[PASSAGE]
•••

The mention of Uber spells convenience and efficiency, at least until recently. Before, the online transportation network company headquartered in San Francisco was facing legal charges across continents which really was hurtful to the company’s thrive.
Not so long ago, rumors were going round that the company would shut down from a financial deflation caused by the many incentives and discounts offered by Uber. The company seems to have pulled out a safety card but China has proved hard to hack at least competition wise. Didi, a Chinese transportation network company headquartered in Beijing is giving the company a run for its money.
China being extremely tolerant of taxi disrupters regardless of their local or foreign roots, Uber is not facing regulatory mismatches which means less law suits compared to other states. However, the company is not content with the “Unfair Competition” between taxi hailing companies in China.
Didi, a strongly backed up company in the country provides vehicles and taxis for hire via smartphone. The company was formed from the merger of rival firms Didi Dache and Kuaidi Dache backed by the two largest Chinese Internet companies, Tencent and Alibaba respectively.
Apple too, recently injected invest $1bn into the company funds that have given the Chinese originated company a head start in service execution. The investment is both the US group’s largest minority investment that also marks a departure from its historic aversion to tapping this to invest in start-ups.

•••

[WHAT YOU WILL DO]
- 1) According to the article on Uber in China, which two firms merged to form Didi?
- 2) Proceed with the article on Uber's competition with Didi in China, starting after its last sentence.
The data after this article is separate material and has no connection to it.

•••

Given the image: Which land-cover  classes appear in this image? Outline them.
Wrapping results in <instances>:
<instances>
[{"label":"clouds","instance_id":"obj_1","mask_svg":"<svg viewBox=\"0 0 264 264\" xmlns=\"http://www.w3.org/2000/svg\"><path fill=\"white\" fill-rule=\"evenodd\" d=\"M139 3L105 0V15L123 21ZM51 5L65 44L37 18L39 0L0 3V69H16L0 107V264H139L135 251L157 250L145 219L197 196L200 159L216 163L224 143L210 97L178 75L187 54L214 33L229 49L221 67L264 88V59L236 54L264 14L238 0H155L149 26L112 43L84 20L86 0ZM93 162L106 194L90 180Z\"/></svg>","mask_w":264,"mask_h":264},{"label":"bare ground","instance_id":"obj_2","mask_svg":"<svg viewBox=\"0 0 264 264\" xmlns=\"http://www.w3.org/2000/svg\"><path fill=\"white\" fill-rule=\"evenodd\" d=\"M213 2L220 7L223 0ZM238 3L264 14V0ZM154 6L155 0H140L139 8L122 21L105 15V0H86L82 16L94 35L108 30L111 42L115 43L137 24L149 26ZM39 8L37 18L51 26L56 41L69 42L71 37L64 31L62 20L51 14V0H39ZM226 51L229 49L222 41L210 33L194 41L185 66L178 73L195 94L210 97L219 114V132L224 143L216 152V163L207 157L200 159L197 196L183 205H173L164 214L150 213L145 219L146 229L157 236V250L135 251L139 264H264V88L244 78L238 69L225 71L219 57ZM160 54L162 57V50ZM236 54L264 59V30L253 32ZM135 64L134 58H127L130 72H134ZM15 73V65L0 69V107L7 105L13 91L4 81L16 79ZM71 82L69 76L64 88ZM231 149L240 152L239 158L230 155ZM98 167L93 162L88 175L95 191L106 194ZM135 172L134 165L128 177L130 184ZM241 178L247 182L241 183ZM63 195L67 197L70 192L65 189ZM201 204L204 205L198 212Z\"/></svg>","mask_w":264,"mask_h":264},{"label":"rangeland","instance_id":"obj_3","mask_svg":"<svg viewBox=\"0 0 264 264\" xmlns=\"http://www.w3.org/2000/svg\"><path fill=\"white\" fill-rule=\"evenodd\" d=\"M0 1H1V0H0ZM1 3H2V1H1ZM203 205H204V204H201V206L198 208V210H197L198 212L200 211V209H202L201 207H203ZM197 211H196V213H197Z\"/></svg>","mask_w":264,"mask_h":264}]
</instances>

•••

[TASK RESULTS]
- 1) Didi was formed from the merger of Didi Dache and Kuaidi Dache.

- 2)
Didi handles more than 11 million rides each day in 400 cities in China. The company offers services that include taxi hailing, private car hailing, Hitch (social ride-sharing), Chauffeur, DiDi Bus, DiDi Test Drive, and DiDi Enterprise Solutions.
As the leader in China’s sharing economy initiative, DiDi completed a total of 1.43 billion rides on its platform in 2015, while applying its big-data capabilities to solving the country’s transportation and environmental challenges. In February 2016 DiDi became the world’s second largest online transaction platform, next only to Alibaba.
The success and firm foundation is hurting Uber’s business. The expensive battle for market share has seen Uber invest extra on recruiting drivers and subsidizing customer fares.
The company is currently in partnership with the Chinese search giant Baidu and is spending heavily to acquire customers and drivers in the Chinese market. Whether Uber can sail through the outpace Didi in the driverless-car race (both companies have hinted on) will be key.